Dans le Dialogue contre Tryphon, nous avons vu le vieillard repousser les idées de Platon en ce qu’elles ont d’émanatiste. On a voulu voir ces idées dans le traité De la résurrection. Ce sont les adversaires de la résurrection qui parlent. On ne peut, disent-ils, arguer de l’âme au corps, car « l’âme est incorruptible, partie de Dieu et souffle de Dieu, μέρος οὖσα τοῦ Θεοῦ καὶ ἐμφύσημα, et voilà pourquoi il a voulu sauver ce qui est à lui et lui est parent, τὸ ἴδιον καὶ συγγενές ; mais la chair est corruptible et n’est pas de lui, καὶ οὐκ ἀπ’ αὐτοῦ, comme l’âme ». Ibid., vi, col. 1588. Mais l’auteur ne prend pas ces paroles à son compte ; il s’en sert seulement pour argumenter ad hominem. On ne peut rien conclure de là contre le créatianisme.

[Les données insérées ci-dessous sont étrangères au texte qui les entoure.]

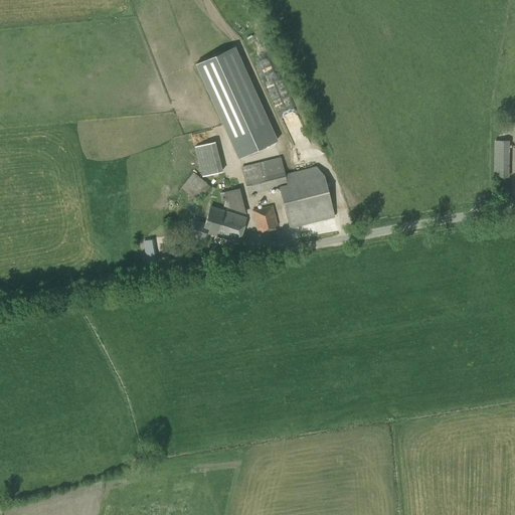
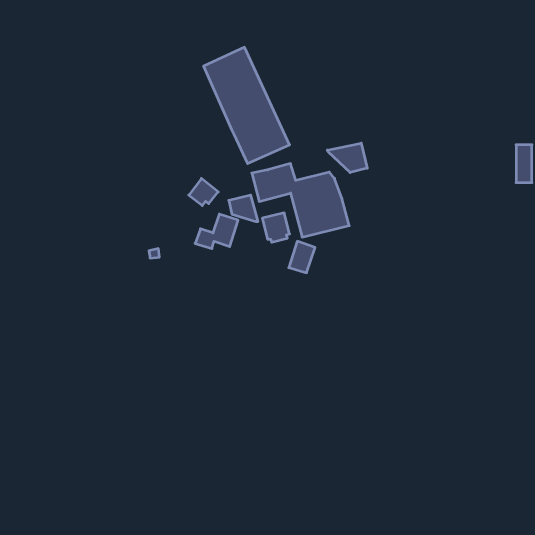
building: none -> [327,143,367,173]
building: [197,141,223,175] -> none
building: [221,211,246,241] -> [289,241,315,273]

Pour résumer, Justin a, pour ainsi dire, amorcé toutes les questions sur l’âme, spiritualité, identité du principe vital et du principe pensant, origine, selon que l’occasion s’en présentait, et ses solutions sont déjà celles de l’avenir. Il restera à préciser çà et là, à coordonner les faits, à se mettre en face des objections et des erreurs nouvelles pour affirmer plus nettement les vérités contestées.